▶ [Problem 1] Quote the preview of the week's main market events in full, word for word.

Week’s main events (May 11 – May 15)
The situation in the Middle East will remain one of the key drivers for global markets, as last week’s ceasefire between the United States and Iran came under threat several times. Investors will continue to monitor any signs of further escalation or, conversely, progress toward a diplomatic settlement. Among major economic events, the primary focus will be on US data releases for inflation, retail sales, and industrial production, amid ongoing divisions within the Federal Reserve over the future policy path. In Europe, markets will assess the United Kingdom’s GDP and trade figures, industrial production across the euro area, and Germany’s ZEW Economic Sentiment Index. China will publish its inflation data, while the Bank of Japan is expected to provide additional signals on its future monetary policy stance. Corporate earnings from major international companies in the technology, financial, and industrial sectors will also play an important role in shaping market dynamics.

▶ [Data section]
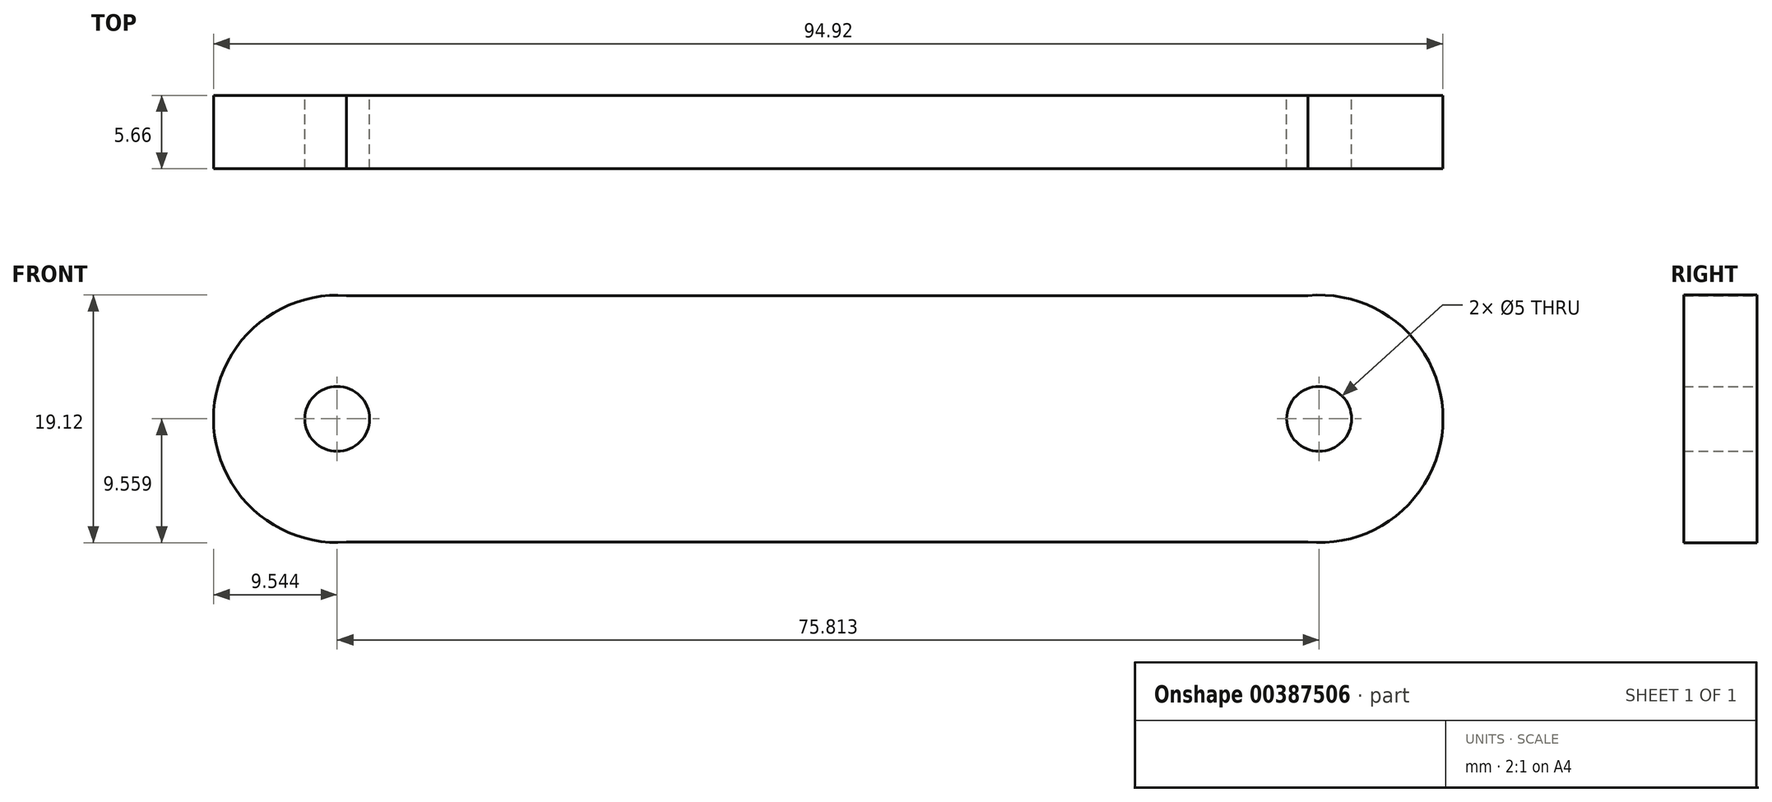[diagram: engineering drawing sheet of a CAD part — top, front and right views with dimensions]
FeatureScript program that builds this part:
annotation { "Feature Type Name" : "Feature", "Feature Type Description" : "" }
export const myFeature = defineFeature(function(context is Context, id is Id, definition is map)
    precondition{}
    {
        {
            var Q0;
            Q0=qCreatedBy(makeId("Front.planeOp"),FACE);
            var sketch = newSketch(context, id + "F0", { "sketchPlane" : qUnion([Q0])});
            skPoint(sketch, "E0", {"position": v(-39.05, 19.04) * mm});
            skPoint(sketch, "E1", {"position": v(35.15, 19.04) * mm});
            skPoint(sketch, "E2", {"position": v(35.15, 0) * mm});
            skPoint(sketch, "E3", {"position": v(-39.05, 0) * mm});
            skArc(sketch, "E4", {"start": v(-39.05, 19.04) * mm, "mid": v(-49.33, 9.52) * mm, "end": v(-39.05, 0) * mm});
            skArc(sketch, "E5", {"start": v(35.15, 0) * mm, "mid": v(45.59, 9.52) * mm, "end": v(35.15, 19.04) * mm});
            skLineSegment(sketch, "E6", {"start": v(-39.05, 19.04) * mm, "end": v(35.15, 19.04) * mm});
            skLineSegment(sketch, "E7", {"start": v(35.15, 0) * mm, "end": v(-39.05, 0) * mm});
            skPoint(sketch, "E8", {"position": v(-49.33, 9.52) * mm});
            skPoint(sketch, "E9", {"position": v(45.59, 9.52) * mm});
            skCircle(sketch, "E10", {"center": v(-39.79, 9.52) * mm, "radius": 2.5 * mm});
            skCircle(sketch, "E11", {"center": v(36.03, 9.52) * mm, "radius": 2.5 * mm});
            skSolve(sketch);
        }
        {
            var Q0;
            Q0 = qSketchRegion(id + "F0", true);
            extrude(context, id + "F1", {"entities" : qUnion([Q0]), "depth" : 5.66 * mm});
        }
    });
==
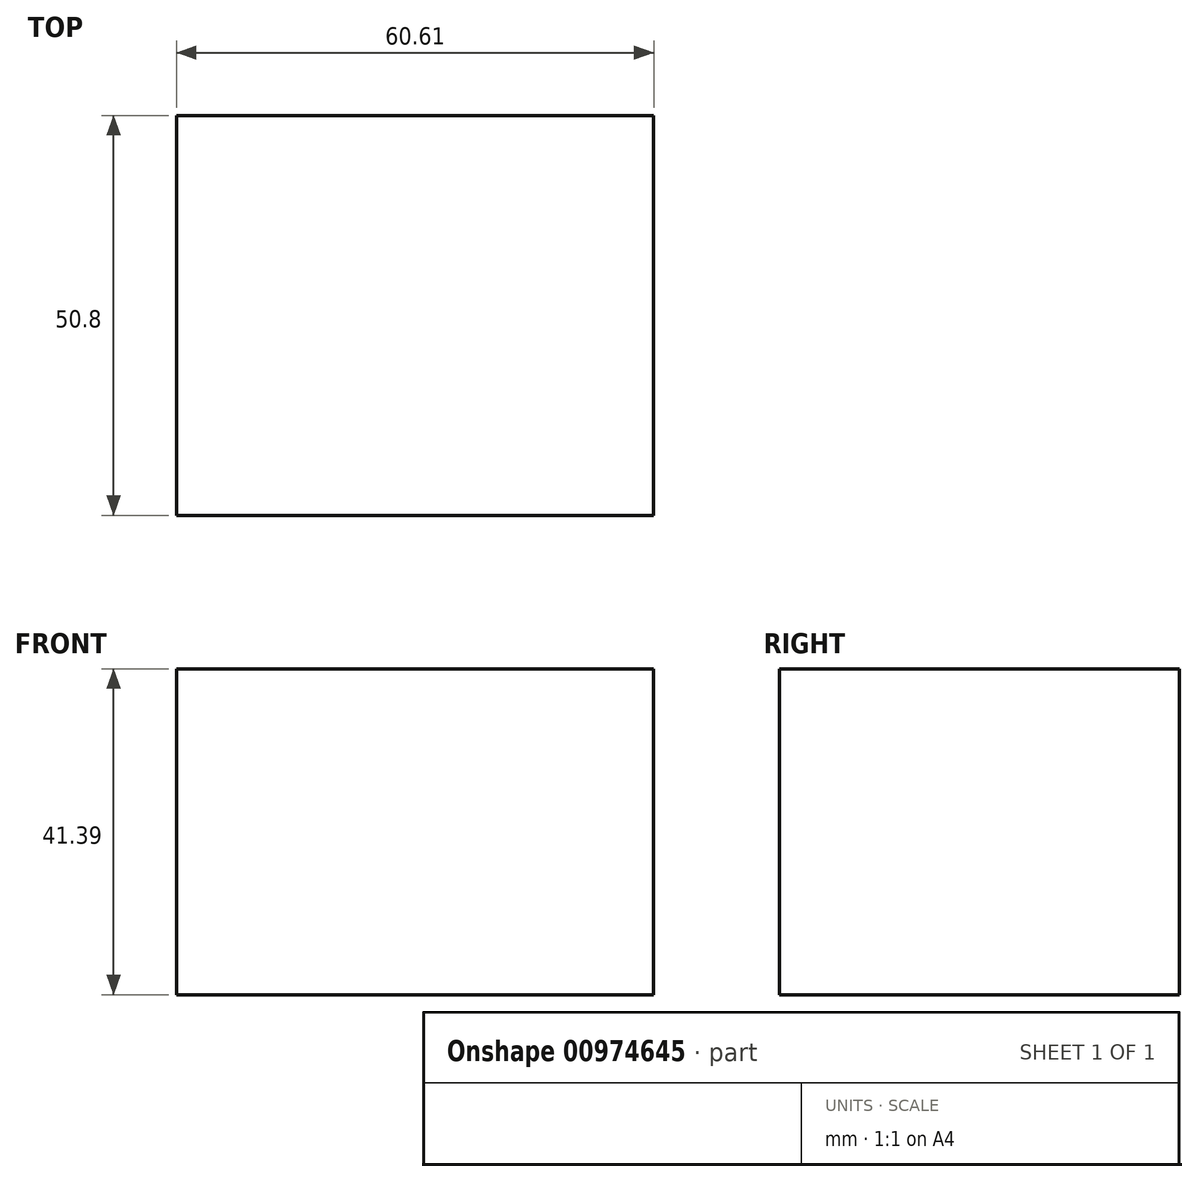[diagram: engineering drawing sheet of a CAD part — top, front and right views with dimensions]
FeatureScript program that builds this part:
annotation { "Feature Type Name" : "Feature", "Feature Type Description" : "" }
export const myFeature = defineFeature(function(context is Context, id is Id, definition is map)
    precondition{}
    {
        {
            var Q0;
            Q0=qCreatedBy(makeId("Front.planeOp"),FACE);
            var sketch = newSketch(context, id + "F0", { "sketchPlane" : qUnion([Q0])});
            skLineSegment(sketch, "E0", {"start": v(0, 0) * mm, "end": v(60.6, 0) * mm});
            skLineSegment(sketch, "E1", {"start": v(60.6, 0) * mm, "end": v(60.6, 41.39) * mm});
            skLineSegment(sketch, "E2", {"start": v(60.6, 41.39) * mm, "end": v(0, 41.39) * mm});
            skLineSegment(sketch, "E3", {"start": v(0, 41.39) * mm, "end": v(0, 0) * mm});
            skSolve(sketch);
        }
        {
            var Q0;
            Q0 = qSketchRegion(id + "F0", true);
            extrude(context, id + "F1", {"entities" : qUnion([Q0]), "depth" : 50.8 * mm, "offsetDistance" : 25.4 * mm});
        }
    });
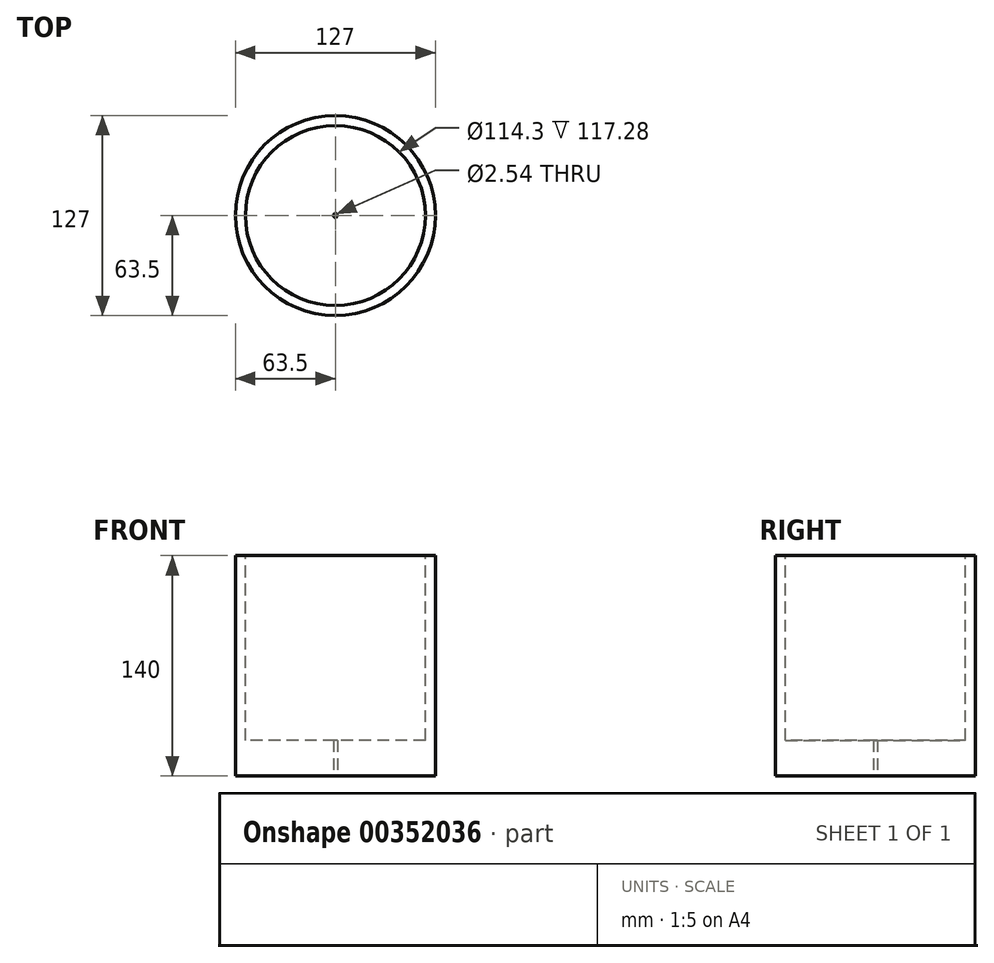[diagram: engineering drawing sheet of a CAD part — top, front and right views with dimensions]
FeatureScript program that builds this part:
...
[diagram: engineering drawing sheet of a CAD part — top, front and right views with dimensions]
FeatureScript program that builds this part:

▶ [Problem 2] Pick out every line in the records that contains the string "skPoint", and copy each of those lines.

▶ [Expected answer 1]
Week’s main events (May 11 – May 15)
The situation in the Middle East will remain one of the key drivers for global markets, as last week’s ceasefire between the United States and Iran came under threat several times. Investors will continue to monitor any signs of further escalation or, conversely, progress toward a diplomatic settlement. Among major economic events, the primary focus will be on US data releases for inflation, retail sales, and industrial production, amid ongoing divisions within the Federal Reserve over the future policy path. In Europe, markets will assess the United Kingdom’s GDP and trade figures, industrial production across the euro area, and Germany’s ZEW Economic Sentiment Index. China will publish its inflation data, while the Bank of Japan is expected to provide additional signals on its future monetary policy stance. Corporate earnings from major international companies in the technology, financial, and industrial sectors will also play an important role in shaping market dynamics.

▶ [Expected answer 2]
            skPoint(sketch, "E0", {"position": v(-39.05, 19.04) * mm});
            skPoint(sketch, "E1", {"position": v(35.15, 19.04) * mm});
            skPoint(sketch, "E2", {"position": v(35.15, 0) * mm});
            skPoint(sketch, "E3", {"position": v(-39.05, 0) * mm});
            skPoint(sketch, "E8", {"position": v(-49.33, 9.52) * mm});
            skPoint(sketch, "E9", {"position": v(45.59, 9.52) * mm});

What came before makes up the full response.